I think it's safe to say most doctors and sociologists are against Polygamy for good reasons.
Rights are not subject to the approval of sociologists and doctors. Rights are
a priori, something every person is due by the very virtue of being a person -- I think Jefferson is pretty eloquent here, and straight forward.
(Besides, history is replete with examples of when said professionals were dead wrong -- I wouldn't want to listen to them on eugenics in the 1920s, for instance. Compulsory sterilization? Talk about disrespect for rights. I believe it's an error to think that they couldn't offer similar misguided judgments today.)
In any event, assuming a that marriage has anything to do with love is quite the assumption, and rather ahistorical. In fact, "romantic marriage" is quite recent. Even today, there are plenty of loveless marriages: shot-gun weddings, arranged marriages, green-card weddings, hell, even drunken Vegas weddings. In the past, marriage was primarily an economic institution; it had to do with property rights, not with love. In fact, today, some of the prime arguments for marriage equality are the property rights: taxes, survivor benefits, medical insurance, etc. My point here is that it doesn't matter whether the people are in love or not, nor does it matter if someone doesn't understand, or approve of, that love.
My view is that,
as far as government is concerned, marriage is a contract between consenting, competent adults, and generally speaking I think people should be able to enter into any kind of contract they want.
But -- I have a few concerns. Will all the partners be married to each other? Or could there be another arrangement? I mean, could you have A married to B who's married to C, but A and C are not married? Add any more partners and you'd have a very complicated legal arrangement that directly pertains to the rights I talked about above; does everyone inherit collectively? Who makes medical decisions (if it's done by committee, that seems to undermine the whole point of that particular right)? How would taxes work? What if one jurisdiction recognizes such a marriage (as state, say) while another does not (like the feds)? I know many gay couples are now dealing with that last one. So if someone could be legally married yet not have those rights we are discussing (that are, legally speaking, the heart and soul of marriage), I can see opposition on those grounds.

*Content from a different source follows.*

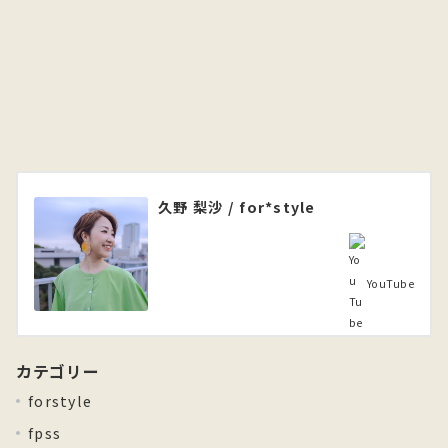
久野 梨沙 / for*style
YouTube
カテゴリー
forstyle
fpss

It is neither arbitrary, subject to my own feelings, intuition, nor anything like it.
Really? I don't mean to doubt your veracity,
JockBoy87; but then again, in your previous posts in this thread, how do you account for your liberal use of
exclamation points?!?!? That looks pretty emotional to me. But if it's a stylistic choice, well, I'm sorry, that's just plain gauche.
Plus, while in theory, the choice of plural marriage may not be any different to single partner marriage or gay marriage, the reality, as I see it at least, is that it's profoundly misogynistic and all part of the dominant male, servant-master crap.
That too is an assumption that is flawed. You are talking about polygyny, i.e., single husband, multiple wives. You are neglecting polyandry, which is one wife, multiple husbands, as well as the other possible permutations, like a wholly male or female group, or two men and two women, and so on.